Overbanking on Albuquerque’s Middle Rio Grande

Shallow water among cottonwoods.

Overbanking, Rio Grande, Los Lunas, New Mexico, April 16, 2023

The Rio Grande through central New Mexico is up. Yesterday’s daily average flow, 3,360 cubic feet per second, is the highest for that date since 1993.

For Albuquerque’s river nerds, “overbanking” is an important cultural phenomenon.

The Bureau of Reclamation’s Middle Rio Grande Project in the 1950s narrowed and channelized the river through our valley, completing the work of disconnecting river from flood plain that began in the 1920s with the creation of the Middle Rio Grande Conservancy District. (Read our book! As soon as we finish writing it!) But often (the last time was 2019) we get enough runoff at some point in the spring and summer for the river to rise up out of the narrow main channel and spread out through the woods, as you see in the picture above.

The river started overbanking in some spots in the last couple of days, and friends and I have been walking and biking and sharing photos. It’s unusual this early in April – this is only the third time in the 21st century that we’ve topped 3,000 cfs in mid-April. The median runoff peak isn’t ’til late May. At the Albuquerque gage, on the Central Avenue Bridge, we topped 3,000 cfs a week earlier this year than in 2019, the last big year.

For the Sunday bike ride, my friend Scot and I took the early Rail Runner, our commuter train, south to Los Lunas, 30 miles south of Albuquerque, and rode back up the river valley into town. There’s a little park where Los Lunas’s Main Street crosses the Rio Grande, which is a great place to see overbanking. The Sunday southbound Rail Runner is a crack-of-dawn thing, and we got to the river in Los Lunas in time for lovely morning light.

A couple of graphs:

Column chart showing years with flows over 3,000 cubic feet per second at Albuquerque's Central Avenue bridge.

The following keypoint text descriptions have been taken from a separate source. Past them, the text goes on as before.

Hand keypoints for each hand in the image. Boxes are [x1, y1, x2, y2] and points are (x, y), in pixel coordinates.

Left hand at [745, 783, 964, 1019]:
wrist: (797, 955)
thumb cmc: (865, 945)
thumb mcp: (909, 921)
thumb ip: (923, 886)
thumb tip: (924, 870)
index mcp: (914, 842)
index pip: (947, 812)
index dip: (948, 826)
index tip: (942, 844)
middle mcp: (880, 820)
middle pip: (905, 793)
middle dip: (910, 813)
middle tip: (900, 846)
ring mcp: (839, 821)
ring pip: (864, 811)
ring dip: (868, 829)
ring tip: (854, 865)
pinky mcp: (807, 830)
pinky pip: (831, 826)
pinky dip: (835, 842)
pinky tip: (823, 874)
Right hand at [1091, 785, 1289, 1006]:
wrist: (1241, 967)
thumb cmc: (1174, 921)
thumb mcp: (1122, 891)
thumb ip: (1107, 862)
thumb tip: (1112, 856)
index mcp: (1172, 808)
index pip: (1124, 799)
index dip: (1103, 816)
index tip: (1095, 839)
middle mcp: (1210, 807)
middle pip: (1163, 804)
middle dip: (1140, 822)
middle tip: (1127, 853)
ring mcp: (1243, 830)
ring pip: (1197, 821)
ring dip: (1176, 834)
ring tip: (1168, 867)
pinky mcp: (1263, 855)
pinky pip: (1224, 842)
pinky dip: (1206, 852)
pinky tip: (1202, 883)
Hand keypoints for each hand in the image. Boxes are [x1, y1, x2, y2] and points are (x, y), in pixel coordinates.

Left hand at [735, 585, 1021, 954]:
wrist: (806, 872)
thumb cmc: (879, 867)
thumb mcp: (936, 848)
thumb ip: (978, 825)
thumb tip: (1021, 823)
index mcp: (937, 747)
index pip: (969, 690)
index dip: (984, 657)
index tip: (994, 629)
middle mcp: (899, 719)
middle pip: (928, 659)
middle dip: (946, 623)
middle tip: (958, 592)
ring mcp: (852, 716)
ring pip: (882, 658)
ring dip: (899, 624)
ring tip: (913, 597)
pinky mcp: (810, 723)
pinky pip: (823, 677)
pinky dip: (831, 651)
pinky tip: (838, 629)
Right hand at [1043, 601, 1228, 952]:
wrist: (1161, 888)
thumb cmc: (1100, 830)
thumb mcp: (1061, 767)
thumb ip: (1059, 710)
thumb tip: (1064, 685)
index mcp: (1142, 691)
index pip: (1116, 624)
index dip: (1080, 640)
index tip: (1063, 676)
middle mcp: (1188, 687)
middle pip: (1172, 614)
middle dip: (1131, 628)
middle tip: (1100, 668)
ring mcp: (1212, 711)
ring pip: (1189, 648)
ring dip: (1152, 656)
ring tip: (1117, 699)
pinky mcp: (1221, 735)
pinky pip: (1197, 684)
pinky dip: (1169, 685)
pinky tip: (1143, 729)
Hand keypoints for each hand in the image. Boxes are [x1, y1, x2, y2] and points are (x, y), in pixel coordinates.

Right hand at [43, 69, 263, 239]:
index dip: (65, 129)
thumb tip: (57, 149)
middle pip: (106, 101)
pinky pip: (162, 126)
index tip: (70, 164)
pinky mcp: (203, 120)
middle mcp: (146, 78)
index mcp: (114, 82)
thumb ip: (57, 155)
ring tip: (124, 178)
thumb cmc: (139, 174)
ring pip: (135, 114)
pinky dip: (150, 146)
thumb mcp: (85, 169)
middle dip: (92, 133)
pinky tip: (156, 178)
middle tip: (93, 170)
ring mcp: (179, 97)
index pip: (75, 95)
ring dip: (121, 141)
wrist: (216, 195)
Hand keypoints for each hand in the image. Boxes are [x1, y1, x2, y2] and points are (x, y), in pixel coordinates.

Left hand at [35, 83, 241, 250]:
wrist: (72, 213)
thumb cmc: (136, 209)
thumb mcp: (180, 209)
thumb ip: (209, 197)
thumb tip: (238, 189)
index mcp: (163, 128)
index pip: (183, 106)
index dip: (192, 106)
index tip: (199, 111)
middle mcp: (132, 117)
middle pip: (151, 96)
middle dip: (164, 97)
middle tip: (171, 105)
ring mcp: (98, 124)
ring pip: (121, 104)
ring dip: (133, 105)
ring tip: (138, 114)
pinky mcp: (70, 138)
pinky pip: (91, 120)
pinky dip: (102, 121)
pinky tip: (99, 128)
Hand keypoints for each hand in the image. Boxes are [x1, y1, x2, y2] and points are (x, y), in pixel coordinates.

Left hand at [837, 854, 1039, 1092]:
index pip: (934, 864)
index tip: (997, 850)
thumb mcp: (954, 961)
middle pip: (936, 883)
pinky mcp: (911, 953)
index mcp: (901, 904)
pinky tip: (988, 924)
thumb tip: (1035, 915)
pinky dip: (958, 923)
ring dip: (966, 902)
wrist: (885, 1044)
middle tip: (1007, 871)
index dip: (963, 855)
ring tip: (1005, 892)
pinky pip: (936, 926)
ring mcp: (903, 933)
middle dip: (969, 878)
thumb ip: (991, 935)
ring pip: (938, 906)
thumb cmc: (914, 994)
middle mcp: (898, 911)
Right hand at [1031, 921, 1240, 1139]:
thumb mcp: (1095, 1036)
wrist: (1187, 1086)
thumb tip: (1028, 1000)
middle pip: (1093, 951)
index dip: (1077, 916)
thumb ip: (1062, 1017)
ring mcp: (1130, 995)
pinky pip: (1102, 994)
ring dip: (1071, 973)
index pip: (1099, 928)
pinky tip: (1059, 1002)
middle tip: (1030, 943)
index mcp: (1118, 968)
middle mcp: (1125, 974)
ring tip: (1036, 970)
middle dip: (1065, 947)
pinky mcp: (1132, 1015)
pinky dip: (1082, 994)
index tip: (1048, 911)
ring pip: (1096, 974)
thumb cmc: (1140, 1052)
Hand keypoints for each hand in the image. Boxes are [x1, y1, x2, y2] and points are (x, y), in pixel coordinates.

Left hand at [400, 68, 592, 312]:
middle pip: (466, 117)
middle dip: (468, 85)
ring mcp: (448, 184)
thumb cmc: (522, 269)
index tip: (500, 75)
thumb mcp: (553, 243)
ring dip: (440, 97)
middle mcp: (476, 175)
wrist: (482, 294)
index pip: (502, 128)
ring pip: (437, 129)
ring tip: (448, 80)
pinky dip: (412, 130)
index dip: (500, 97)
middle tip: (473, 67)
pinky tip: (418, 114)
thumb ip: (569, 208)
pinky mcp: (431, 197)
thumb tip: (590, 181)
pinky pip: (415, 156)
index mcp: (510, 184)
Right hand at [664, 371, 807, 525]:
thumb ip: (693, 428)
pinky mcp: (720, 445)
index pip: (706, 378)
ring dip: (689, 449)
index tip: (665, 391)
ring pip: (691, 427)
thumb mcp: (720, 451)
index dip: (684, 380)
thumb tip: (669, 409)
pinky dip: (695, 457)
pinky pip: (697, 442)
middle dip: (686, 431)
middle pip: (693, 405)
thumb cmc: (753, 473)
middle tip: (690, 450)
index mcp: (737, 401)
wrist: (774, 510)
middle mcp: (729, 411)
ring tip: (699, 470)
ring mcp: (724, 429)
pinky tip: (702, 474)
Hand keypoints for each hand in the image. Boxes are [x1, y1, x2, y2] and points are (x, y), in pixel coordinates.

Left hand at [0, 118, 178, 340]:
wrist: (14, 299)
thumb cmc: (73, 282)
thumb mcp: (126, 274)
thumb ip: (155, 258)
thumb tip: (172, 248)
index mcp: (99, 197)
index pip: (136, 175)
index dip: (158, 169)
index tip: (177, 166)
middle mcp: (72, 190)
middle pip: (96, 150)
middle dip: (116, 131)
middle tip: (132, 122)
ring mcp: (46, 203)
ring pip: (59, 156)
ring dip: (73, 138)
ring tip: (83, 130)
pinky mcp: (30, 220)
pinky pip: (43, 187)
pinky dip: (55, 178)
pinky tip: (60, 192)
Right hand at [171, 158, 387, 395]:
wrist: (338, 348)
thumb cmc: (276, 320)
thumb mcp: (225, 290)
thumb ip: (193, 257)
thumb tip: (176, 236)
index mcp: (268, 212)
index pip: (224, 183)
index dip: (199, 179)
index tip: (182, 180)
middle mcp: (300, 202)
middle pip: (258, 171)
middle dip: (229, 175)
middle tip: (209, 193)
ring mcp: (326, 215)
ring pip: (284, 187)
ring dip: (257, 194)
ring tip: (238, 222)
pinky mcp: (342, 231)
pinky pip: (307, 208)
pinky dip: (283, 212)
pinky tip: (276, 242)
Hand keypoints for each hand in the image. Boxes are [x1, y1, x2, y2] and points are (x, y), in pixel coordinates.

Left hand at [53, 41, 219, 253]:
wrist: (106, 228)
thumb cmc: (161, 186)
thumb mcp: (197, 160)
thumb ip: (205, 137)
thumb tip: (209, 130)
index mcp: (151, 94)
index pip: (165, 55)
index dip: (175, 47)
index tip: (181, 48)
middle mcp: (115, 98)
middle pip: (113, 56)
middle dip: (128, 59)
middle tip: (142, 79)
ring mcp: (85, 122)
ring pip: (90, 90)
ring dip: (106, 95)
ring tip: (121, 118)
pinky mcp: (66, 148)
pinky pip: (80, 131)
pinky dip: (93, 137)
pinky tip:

Days with flows over 3,000 cfs

Colored graph showing rising flow this year on the Rio Grande

2023 Rio Grande flows through Albuquerque

 

6 Comments

  1. John:

    Hmm! It was in the mid-1990s that the Elephant Butte Reservoir spilled. Probably the first spill that took place since it was filled in 1916. The Burec attorney laughed at me in 1979 when, in testimony in Jicarilla v City of Albuquerque, I said the reservoir could spill. Of course, because San Juan Chama water floats on top of the native RG water in EB, all of the accumulated SJC water belonging to Albuquerque spilled first. Was the taken into account in the bookkeeping. If it happens again is it SJC water or the since authorized recreational pool (lowest priority) that will go over the spillway?

  2. I keep reading in news articles that if Powell goes to deadpool no water will flow past. But isn’t it true that if inflow is more than evaporation and seepage that some water will go past? Apparently there are bypass tunnels on both sides that have lower inlets than the penstocks. Also, it is not known whether the bypass tunnels would hold up. In any case, could one or more penstocks be used if the turbine was pulled to allow free flow? Is there a definitive plan for this?
    I also see that Las Vegas had a new lower inlet created by tunneling though the rock. Could that be done at Powell for a new bypass?
    Or a siphon? Down from a penstock inlet? Use a turbine as a suction pump? Isn’t Page, AZ pumping out water?
    I’m assuming someone who reads this blog will know.